Crumbling mine tunnels awash with polluted waters perforate the Colorado mountains, and scientists may one day send robots creeping through the pitch-black passages to study the mysterious currents that sometimes burst to the surface with devastating effects. One such disaster happened at the inactive Gold King Mine in southwestern Colorado in 2015, when the Environmental Protection Agency accidentally triggered the release of 3 million gallons (11 million liters) of mustard-colored water laden with arsenic, lead and other toxins. The spill tainted rivers in three states.
Now the EPA is considering using robots and other sophisticated technology to help prevent these types of "blowouts" or clean them up if they happen. But first the agency has to find out what's inside the mines, some of which date to Colorado's gold rush in the 1860s. Wastewater laden with toxic heavy metals has been spewing from hundreds of inactive mines nationwide for decades, the product of complicated and sometimes poorly understood subterranean flows. Mining creates tainted water in steps: Blasting out tunnels and processing ore exposes long-buried, sulfur-bearing rocks to oxygen. The sulfur and oxygen mix with natural underground water flows to create sulfuric acid. The acidic water then leaches heavy metals out of the rocks. To manage and treat the wastewater, the EPA needs a clear idea of what's inside the mines, some of which penetrate thousands of feet into the mountains. But many old mines are poorly documented. Investigating with robots would be cheaper, faster and safer than humans.
"You can send a robot into an area that doesn't have good air quality. You can send a robot into an area that doesn't have much space," said Rebecca Thomas, project manager for the EPA's newly created Gold King Superfund site, officially known as the Bonita Peak Mining District. Instruments on the robots could map the mines and analyze pollutants in the water.

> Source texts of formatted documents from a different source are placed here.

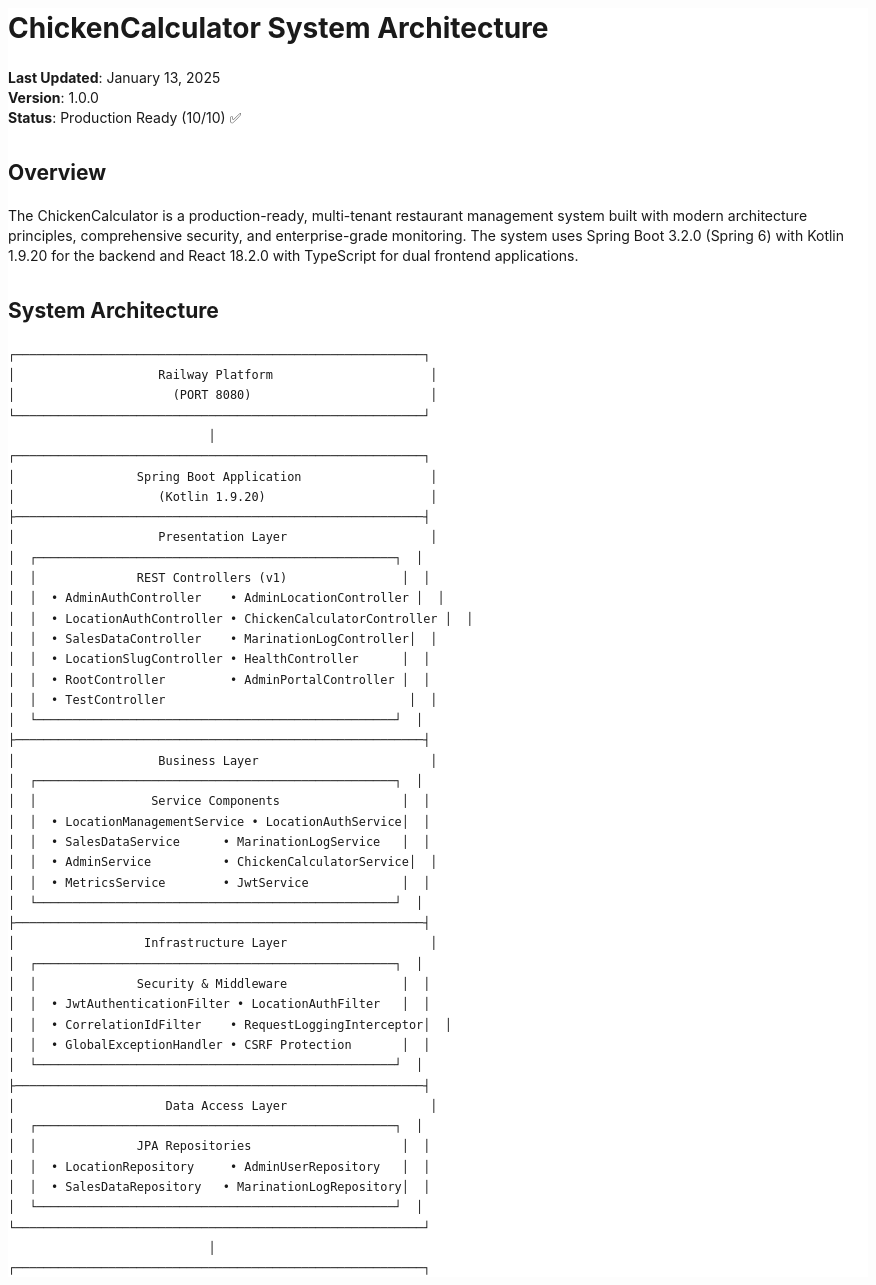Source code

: # ChickenCalculator System Architecture

**Last Updated**: January 13, 2025  
**Version**: 1.0.0  
**Status**: Production Ready (10/10) ✅

## Overview

The ChickenCalculator is a production-ready, multi-tenant restaurant management system built with modern architecture principles, comprehensive security, and enterprise-grade monitoring. The system uses Spring Boot 3.2.0 (Spring 6) with Kotlin 1.9.20 for the backend and React 18.2.0 with TypeScript for dual frontend applications.

## System Architecture

```
┌─────────────────────────────────────────────────────────┐
│                    Railway Platform                      │
│                      (PORT 8080)                         │
└─────────────────────────────────────────────────────────┘
                            │
┌─────────────────────────────────────────────────────────┐
│                 Spring Boot Application                  │
│                    (Kotlin 1.9.20)                       │
├─────────────────────────────────────────────────────────┤
│                    Presentation Layer                    │
│  ┌──────────────────────────────────────────────────┐  │
│  │              REST Controllers (v1)                │  │
│  │  • AdminAuthController    • AdminLocationController │  │
│  │  • LocationAuthController • ChickenCalculatorController │  │
│  │  • SalesDataController    • MarinationLogController│  │
│  │  • LocationSlugController • HealthController      │  │
│  │  • RootController         • AdminPortalController │  │
│  │  • TestController                                  │  │
│  └──────────────────────────────────────────────────┘  │
├─────────────────────────────────────────────────────────┤
│                    Business Layer                        │
│  ┌──────────────────────────────────────────────────┐  │
│  │                Service Components                 │  │
│  │  • LocationManagementService • LocationAuthService│  │
│  │  • SalesDataService      • MarinationLogService   │  │
│  │  • AdminService          • ChickenCalculatorService│  │
│  │  • MetricsService        • JwtService             │  │
│  └──────────────────────────────────────────────────┘  │
├─────────────────────────────────────────────────────────┤
│                  Infrastructure Layer                    │
│  ┌──────────────────────────────────────────────────┐  │
│  │              Security & Middleware                │  │
│  │  • JwtAuthenticationFilter • LocationAuthFilter   │  │
│  │  • CorrelationIdFilter    • RequestLoggingInterceptor│  │
│  │  • GlobalExceptionHandler • CSRF Protection       │  │
│  └──────────────────────────────────────────────────┘  │
├─────────────────────────────────────────────────────────┤
│                     Data Access Layer                    │
│  ┌──────────────────────────────────────────────────┐  │
│  │              JPA Repositories                     │  │
│  │  • LocationRepository     • AdminUserRepository   │  │
│  │  • SalesDataRepository   • MarinationLogRepository│  │
│  └──────────────────────────────────────────────────┘  │
└─────────────────────────────────────────────────────────┘
                            │
┌─────────────────────────────────────────────────────────┐
```
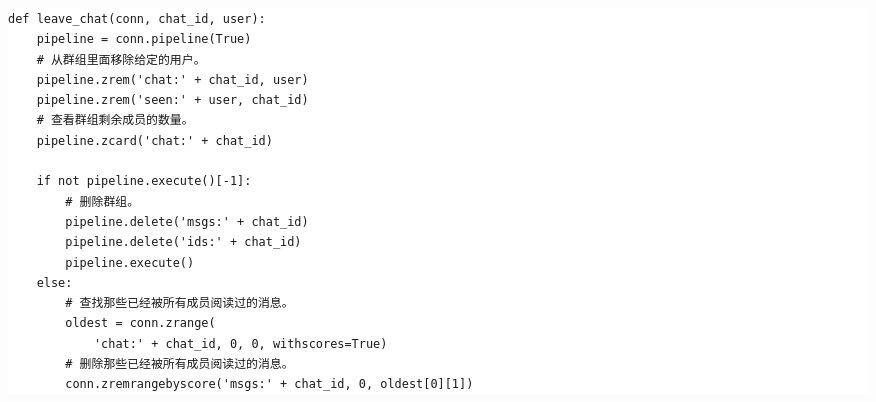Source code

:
 ```
def leave_chat(conn, chat_id, user):
    pipeline = conn.pipeline(True)
    # 从群组里面移除给定的用户。
    pipeline.zrem('chat:' + chat_id, user)                     
    pipeline.zrem('seen:' + user, chat_id)                     
    # 查看群组剩余成员的数量。
    pipeline.zcard('chat:' + chat_id)                          

    if not pipeline.execute()[-1]:
        # 删除群组。
        pipeline.delete('msgs:' + chat_id)                    
        pipeline.delete('ids:' + chat_id)                     
        pipeline.execute()
    else:
        # 查找那些已经被所有成员阅读过的消息。
        oldest = conn.zrange(                                  
            'chat:' + chat_id, 0, 0, withscores=True)          
        # 删除那些已经被所有成员阅读过的消息。
        conn.zremrangebyscore('msgs:' + chat_id, 0, oldest[0][1])
```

They would look more like golf carts than the personable robots from "Star Wars" movies. Hao Zhang, an assistant professor of computer science at the Colorado School of Mines, envisions a battery-powered robot about 5 feet (1.5 meters) long with wheels or tracks to get through collapsing, rubble-strewn tunnels. Zhang and a team of students demonstrated a smaller robot in a mine west of Denver recently. It purred smoothly along flat tunnel floors but toppled over trying to negotiate a cluttered passage.
"The terrain is pretty rough," Zhang said. "It's hard for even humans to navigate in that environment."
A commercial robot modified to explore abandoned mines - including those swamped with acidic wastewater - could cost about $90,000 and take three to four years to develop, Zhang said.